It’s easy to lose weight. To do this, you have to follow constant training and combine the practice of physical exercise with a good diet low in saturated fat. The trick to being able to lose weight is constancy and progression: it is not enough for you to go out 1 day to run for 1 hour; it is best that you go out 3 or 4 days and run half an hour, so your body will be able to adapt to training and feel its benefits.
In this article, we will share with you 5 tips to consider to slim down running. They are very practical and effective tricks that will help you lose weight in a healthy and effective way.
Tips for losing weight by running:
Once you’ve passed the first phase of beginner, it’s time to start applying these tips to slim down. Take note of the most effective.
How much should I run to lose weight?
For your body to really feel the benefits of exercise, you must be constant. Therefore, it is recommended that you spend 4 to 5 days a week running in sessions of about 30 to 45 minutes. At most, 5 days are recommended because the ideal is to alternate training to avoid muscle fatigue: one day yes, one day no. These days of rest are essential for your muscles to regenerate and to avoid increasing the risk to injury.
Don’t forget the toning
Even if running is a cardiovascular exercise, you shouldn’t forget to train your muscles. Think that the more muscle you have in your body, the higher your metabolic rate and therefore the more calories you will burn in each session. Therefore, if you want to lose weight running, you should combine your outputs with toning exercises that you can do at home or in the gym, such as these exercises with dumbbells.
Intercalate intensities
Another tip for slimming running is to avoid jogging all the time with the same intensity. Remember that our body is very wise and adapts to the energy demands to save our natural fuel. To avoid getting used to it, it is best to interspersal intensities and do, for example, 5 minutes of race at moderate pace and then make a 1-minute sprint.
The importance of food
And finally, if you want to run and thin there’s nothing better than combining your training with a healthy diet to slim down saturated fat. A good athlete has to opt for a type of diet rich in vegetables, whole carbs and low-fat proteins. Also, avoid alcohol and sweet and greasy foods to get your body in full shape.
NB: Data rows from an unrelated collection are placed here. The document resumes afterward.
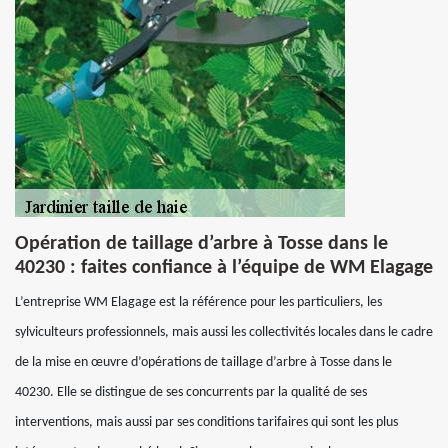
Opération de taillage d’arbre à Tosse dans le
40230 : faites confiance à l’équipe de WM Elagage
L’entreprise WM Elagage est la référence pour les particuliers, les
sylviculteurs professionnels, mais aussi les collectivités locales dans le cadre
de la mise en œuvre d’opérations de taillage d’arbre à Tosse dans le
40230. Elle se distingue de ses concurrents par la qualité de ses
interventions, mais aussi par ses conditions tarifaires qui sont les plus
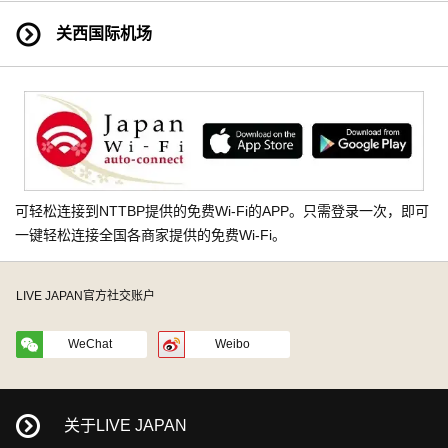
关西国际机场
可轻松连接到NTTBP提供的免费Wi-Fi的APP。只需登录一次，即可
一键轻松连接全国各商家提供的免费Wi-Fi。
LIVE JAPAN官方社交账户
WeChat
Weibo
关于LIVE JAPAN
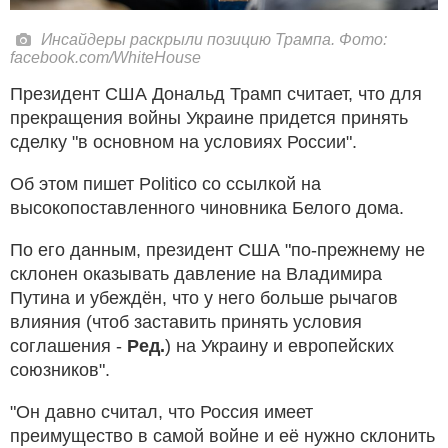
Инсайдеры раскрыли позицию Трампа. Фото:
facebook.com/WhiteHouse
Президент США Дональд Трамп считает, что для
прекращения войны Украине придется принять
сделку "в основном на условиях России".
Об этом пишет Politico со ссылкой на
высокопоставленного чиновника Белого дома.
По его данным, президент США "по-прежнему не
склонен оказывать давление на Владимира
Путина и убеждён, что у него больше рычагов
влияния (чтоб заставить принять условия
соглашения -
Ред.
) на Украину и европейских
союзников".
"Он давно считал, что Россия имеет
преимущество в самой войне и её нужно склонить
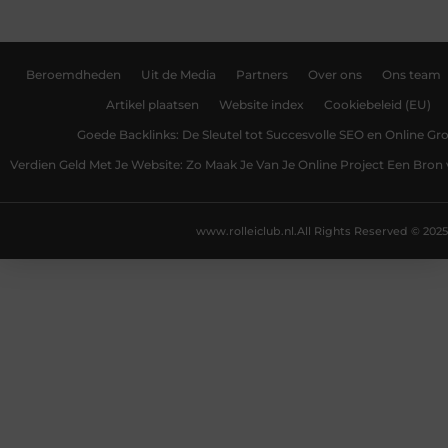
Beroemdheden
Uit de Media
Partners
Over ons
Ons team
Artikel plaatsen
Website index
Cookiebeleid (EU)
Goede Backlinks: De Sleutel tot Succesvolle SEO en Online Gro
Verdien Geld Met Je Website: Zo Maak Je Van Je Online Project Een Bro
www.rolleiclub.nl.
All Rights Reserved © 2025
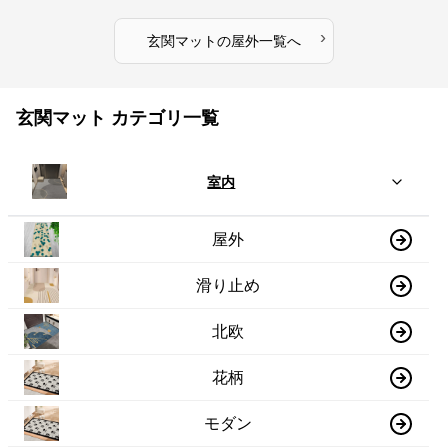
›
玄関マット
の
屋外
一覧へ
玄関マット カテゴリ一覧
室内
屋外
滑り止め
北欧
花柄
モダン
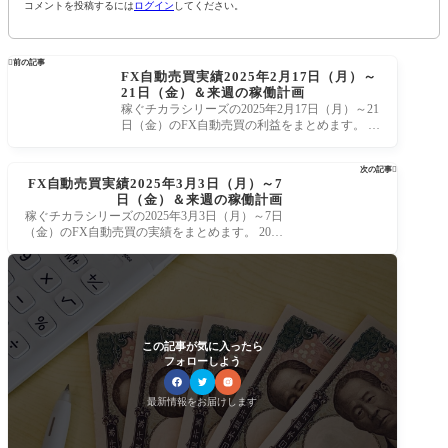
コメントを投稿するには
ログイン
してください。

前の記事
FX自動売買実績2025年2月17日（月）～
21日（金）＆来週の稼働計画
稼ぐチカラシリーズの2025年2月17日（月）～21
日（金）のFX自動売買の利益をまとめます。 20
25年2月24日（月）～28日（金）の自動売買の
次の記事

FX自動売買実績2025年3月3日（月）～7
日（金）＆来週の稼働計画
稼ぐチカラシリーズの2025年3月3日（月）～7日
（金）のFX自動売買の実績をまとめます。 2025
年3月10日（月）～14日（金）の自動売買の
この記事が気に入ったら
フォローしよう
最新情報をお届けします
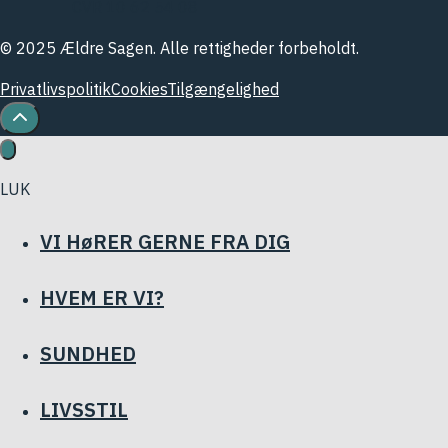
CVR 10 62 54 08
© 2025 Ældre Sagen. Alle rettigheder forbeholdt.
Privatlivspolitik
Cookies
Tilgængelighed
LUK
VI HøRER GERNE FRA DIG
HVEM ER VI?
SUNDHED
LIVSSTIL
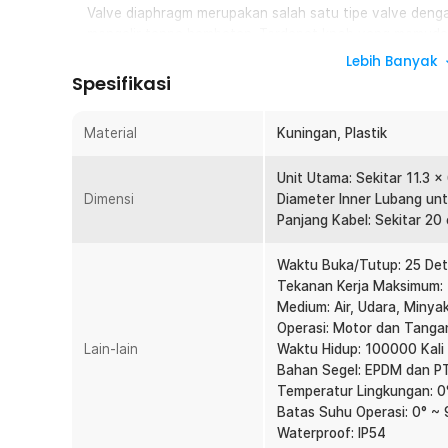
Valve diaphragm merupakan salah satu tipe valve denga
mengalir tanpa hambatan. Terdapat knob yang memuda
aliran air.
Lebih Banyak
Spesifikasi
Cocok untuk Berbagai Kegiatan
Valve ini dapat digunakan pada sistem perpipaan kamar 
pengairan lain dengan skala kecil hingga menengah. Pe
Material
Kuningan, Plastik
dihubungkan dengan sistem kelistrikan rumah.
Unit Utama: Sekitar 11.3 x
Material Berkualitas
Dimensi
Diameter Inner Lubang unt
Kombinasi material kuningan pada bagian pipa dan plast
Panjang Kabel: Sekitar 20
memungkinkan valve bekerja di lingkungan yang cukup e
digunakan dalam jangka waktu lama.
Waktu Buka/Tutup: 25 Det
Tekanan Kerja Maksimum: 
Kelengkapan Produk
Medium: Air, Udara, Minya
Rincian yang Anda dapatkan untuk pembelian produk ini
Operasi: Motor dan Tanga
Lain-lain
1 x NBCJ Brass Motorized Ball DN15 Valve Type Elec
Waktu Hidup: 100000 Kali
Bahan Segel: EPDM dan P
Temperatur Lingkungan: 0
Batas Suhu Operasi: 0° ~
Waterproof: IP54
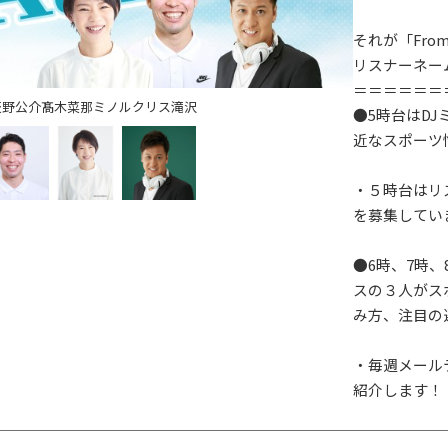
それが「From
リスナーネー
＝＝＝＝＝＝
萩野公介
髙木菜那
ミノルクリス滝沢
●5時台はD
近なスポーツ
・５時台はリ
を募集してい
●6時、7時
スの３人がス
み方、注目の
・毎週メール
紹介します！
Start running for beginners
If you’re a starter in the running world, you should know there are some recommendations so you can start getting used to training. Experts recommend starting with short, low-intensity sessions that will help you break the ice and get used to this type of physical exercise.
With these sessions you will improve performance, and, in addition, you will avoid muscle overload. In these early exits, the body will take part of the energy from the fat and the hydrates accumulated in muscles and liver. What is recommended is that the first 3 or 4 weeks you take 3 departures of about 20 minutes; so, you will make your body get used to running.